[[ DATA FOR THIS EXERCISE open ]]

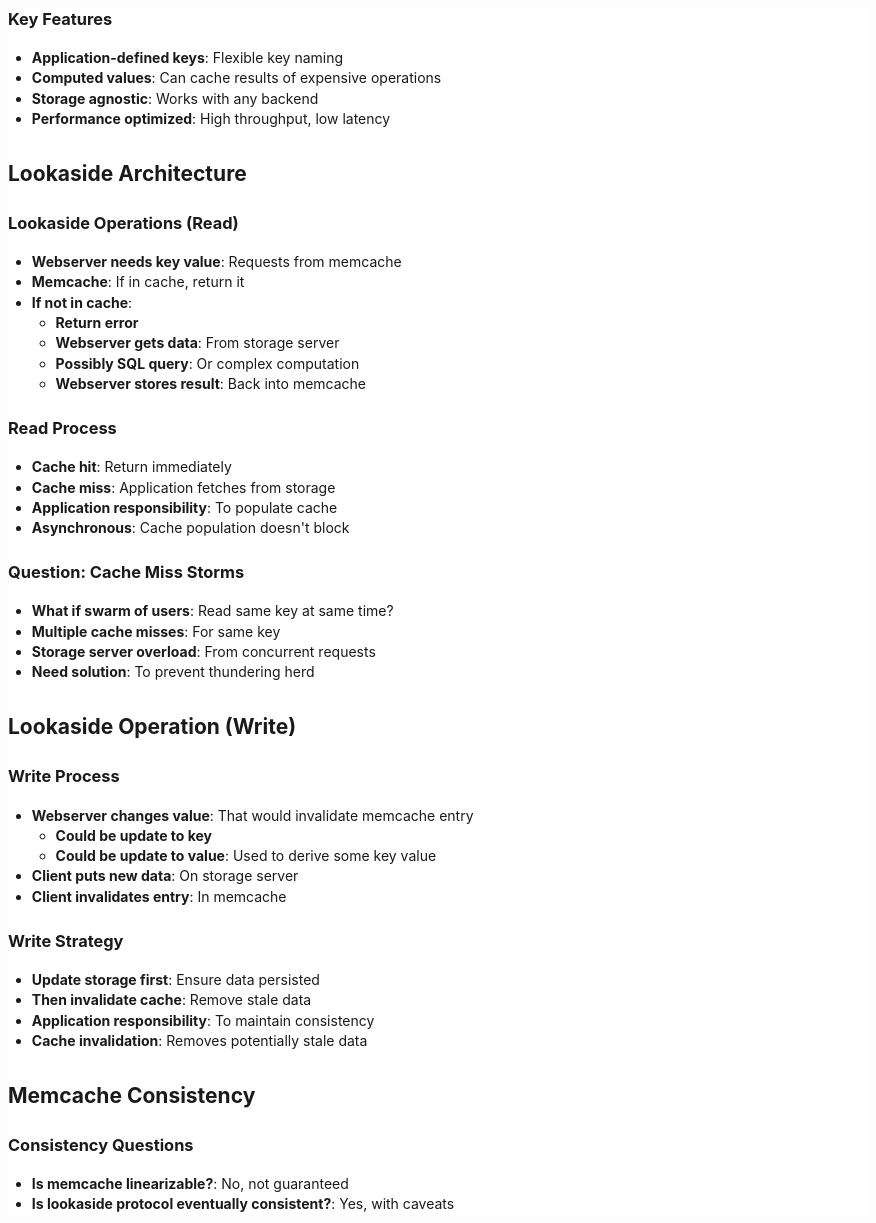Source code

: ### Key Features
- **Application-defined keys**: Flexible key naming
- **Computed values**: Can cache results of expensive operations
- **Storage agnostic**: Works with any backend
- **Performance optimized**: High throughput, low latency

## Lookaside Architecture

### Lookaside Operations (Read)
- **Webserver needs key value**: Requests from memcache
- **Memcache**: If in cache, return it
- **If not in cache**:
  - **Return error**
  - **Webserver gets data**: From storage server
  - **Possibly SQL query**: Or complex computation
  - **Webserver stores result**: Back into memcache

### Read Process
- **Cache hit**: Return immediately
- **Cache miss**: Application fetches from storage
- **Application responsibility**: To populate cache
- **Asynchronous**: Cache population doesn't block

### Question: Cache Miss Storms
- **What if swarm of users**: Read same key at same time?
- **Multiple cache misses**: For same key
- **Storage server overload**: From concurrent requests
- **Need solution**: To prevent thundering herd

## Lookaside Operation (Write)

### Write Process
- **Webserver changes value**: That would invalidate memcache entry
  - **Could be update to key**
  - **Could be update to value**: Used to derive some key value
- **Client puts new data**: On storage server
- **Client invalidates entry**: In memcache

### Write Strategy
- **Update storage first**: Ensure data persisted
- **Then invalidate cache**: Remove stale data
- **Application responsibility**: To maintain consistency
- **Cache invalidation**: Removes potentially stale data

## Memcache Consistency

### Consistency Questions
- **Is memcache linearizable?**: No, not guaranteed
- **Is lookaside protocol eventually consistent?**: Yes, with caveats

[[ DATA FOR THIS EXERCISE closed ]]

WHAT THE TASK ASKS
Please set down each line of the listing above word for word, skipping any pictures.

OUTPUT OF THE TASK
Source code

: ### Key Features
- **Application-defined keys**: Flexible key naming
- **Computed values**: Can cache results of expensive operations
- **Storage agnostic**: Works with any backend
- **Performance optimized**: High throughput, low latency

## Lookaside Architecture

### Lookaside Operations (Read)
- **Webserver needs key value**: Requests from memcache
- **Memcache**: If in cache, return it
- **If not in cache**:
  - **Return error**
  - **Webserver gets data**: From storage server
  - **Possibly SQL query**: Or complex computation
  - **Webserver stores result**: Back into memcache

### Read Process
- **Cache hit**: Return immediately
- **Cache miss**: Application fetches from storage
- **Application responsibility**: To populate cache
- **Asynchronous**: Cache population doesn't block

### Question: Cache Miss Storms
- **What if swarm of users**: Read same key at same time?
- **Multiple cache misses**: For same key
- **Storage server overload**: From concurrent requests
- **Need solution**: To prevent thundering herd

## Lookaside Operation (Write)

### Write Process
- **Webserver changes value**: That would invalidate memcache entry
  - **Could be update to key**
  - **Could be update to value**: Used to derive some key value
- **Client puts new data**: On storage server
- **Client invalidates entry**: In memcache

### Write Strategy
- **Update storage first**: Ensure data persisted
- **Then invalidate cache**: Remove stale data
- **Application responsibility**: To maintain consistency
- **Cache invalidation**: Removes potentially stale data

## Memcache Consistency

### Consistency Questions
- **Is memcache linearizable?**: No, not guaranteed
- **Is lookaside protocol eventually consistent?**: Yes, with caveats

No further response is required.